Wireless Link

This post is a continuation of The Talk² Protocol post, which explained some basics about the Talk² protocol as well basic details about the Wired link.

One more time is important to highlight that the Talk² protocol is independent of the hardware it runs on. For our own boards designs we’ve made some decision, defining which technologies and hardware to use based on our experience. Remember that you’re free to implement the same protocol rules on top of any other media.

RF: Not so simple

A wireless link sounds much simpler than a wired connection. There’s no cables laying around, no mess and all works. But in reality, from an engineering point of view, it’s exactly the opposite. Wireless or radio-frequency (RF) links are much more susceptible to interference, reliability, privacy issues and even local government regulations. In an attempt to simplify our decision to which hardware should be used, we evaluate the following requirements: frequency, cost and features.

Frequency: ISM Band

In other words the operating frequency for the equipment needs to be open or free for everyone to use. Be aware that not all ISM frequencies are available in all countries. Another important point to consider is that even using a frequency from the ISM Band you still need to follow some rules, for example, limiting the transmission power or using frequency hopping as well respecting exclusion zones according to the legislation.

Here in Australia the Radiocommunications (Low Interference Potential Devices) Class Licence defines how the open frequencies should be used and its restrictions. For US there is the FCC part 15, which describe use rules for radio frequency devices.
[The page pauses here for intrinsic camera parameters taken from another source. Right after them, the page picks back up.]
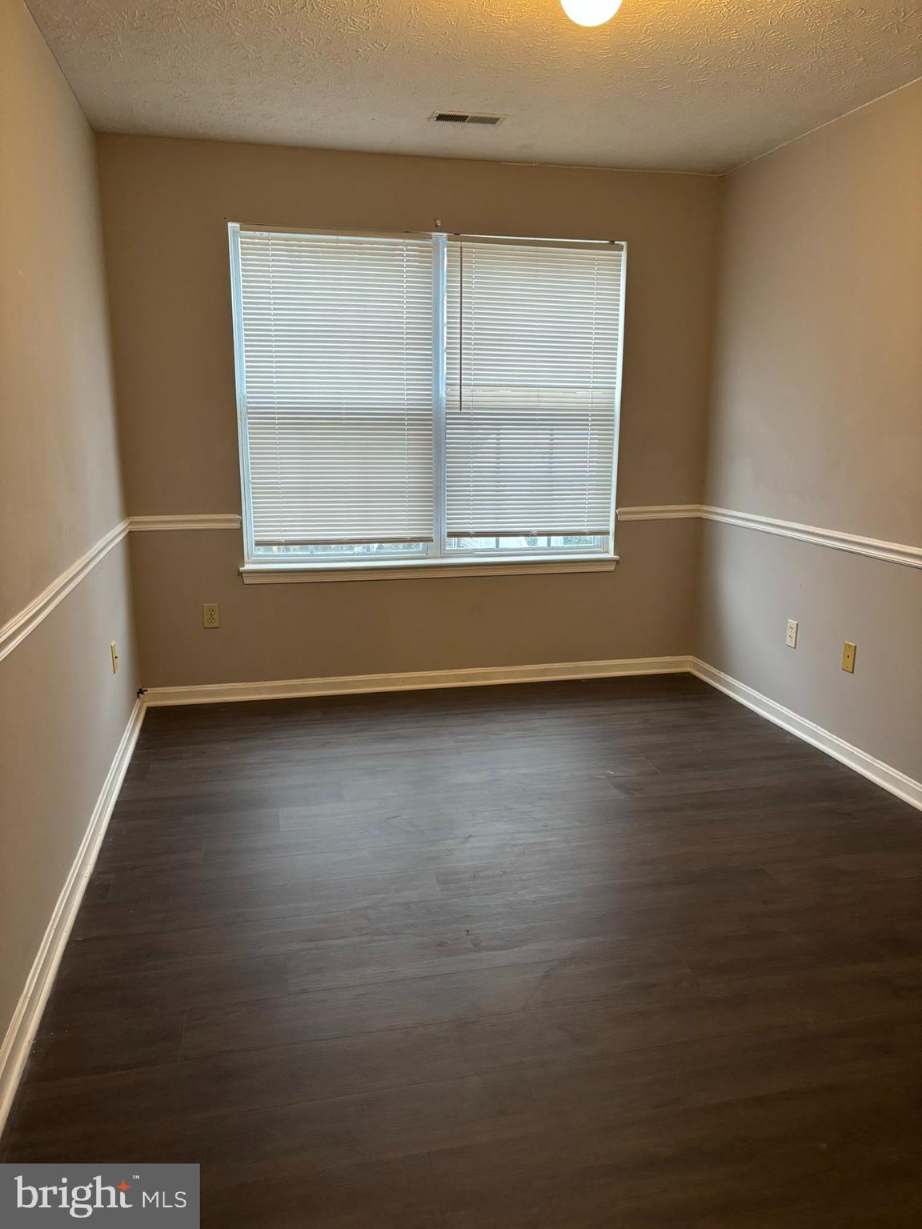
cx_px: 461
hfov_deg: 53.1
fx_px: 923
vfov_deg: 67.3
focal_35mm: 26
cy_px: 614
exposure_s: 1/60
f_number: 1.6
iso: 200
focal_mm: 5.96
The most common open bands are:

Band Where it’s used
40MHz Old garage remote control and kids toys like RC cars and “walkie-talkie”
315MHz Used on some garage remote, alarm systems and door bells
433MHz Garage door and power outlet remote controls as well telemetry and restaurant pagers
868/915MHz Telemetry and some older cordless phones. The 868MHz is the European version of 915MHz.
2.4GHz Everybody’s home WiFi, Bluetooth, ZigBee, cordless phone, even your microwave
5.8GHz Some WiFi routers and cordless phone

References related to ISM Bands:

  1. https://en.wikipedia.org/wiki/ISM_band
  2. http://www.radiometrix.com/files/additional/choice-of-frequency-band-can-really-make-a-difference.pdf

Knowing that we need to use an ISM Band we’ve narrowed down our decision to the following bands: 433MHz, 868MHz/915MHz and 2.4GHz. We limited our choices to this list because of multiple factors, including hardware availability, cost and antenna size – the lower the frequency the bigger the antenna you’re going to need.

No to 2.4GHz!

After not much thinking we simply discarded 2.4GHz. Even this frequency being very popular and offering great bandwidth, low cost and only a tiny antenna, it has some major problems:

  • It’s crowded. Every single WiFi device use it: Your and everybody’s home wireless network, Bluetooth, cordless phone, and so on.
  • Poor penetration. The 2.4GHz frequency is quite high, having troubles to penetrate solid materials like the walls of your house or rain.
  • Range. We all have good experience and is easy to tell that 2.4GHz devices don’t offer good range, well below our expectation.

At the end with two frequency to work with: 433MHz and 868/915MHz.

Cost

Another important factor when deciding which technology to use was the cost. You might have already heard about ZigBee and 6LoWPAN, and even they working on 2.4GHz spectrum they offer great features, including mesh networking, encryption and low power out-of-the-box. ZigBee is even starting to run on sub-GHz frequencies, but those RF modules are very expensive compared with others manufacturers’ proprietary solutions.

Again, if you would like you still able to build a ZigBee Gateway or simply transmit Talk² messages over a ZigBee mesh network.

Features

The most important features listed by us were: transmitter power, receiver sensibility, power consumption and built-in encryption. That in the real life translates into a radio that offers a good range, can be powered by battery and does not add overhead to the MCU when securing the transmitted data.

If you look around you’ll find many products from different manufactures like TI, Microchip, Silicon Labs and others, all on sub-GHz frequencies. Some are even integrated with a 8bit or 32bit ARM MCU.

Chosen Hardware

chip_sw1231Having considered many options the Wireless link will be based on the silicon SX1231 from Semtech  – http://www.semtech.com/wireless-rf/rf-transceivers/sx1231/.

This transceiver offers many features really like:

  • Wide range of frequencies (290MHz to 1000MHz)
  • Build in CRC and AES-128 bit encryption
  • 66 bytes FIFO and RSSI
  • Low RX power comsumption of 16mA

The SX1231 also has a big brother, the SX1231H capable of 20dBm (or 100mW power output).

This same chip is being used by popular RF Modules like the RFM69 by HopeRF, which means that they are 100% compatible.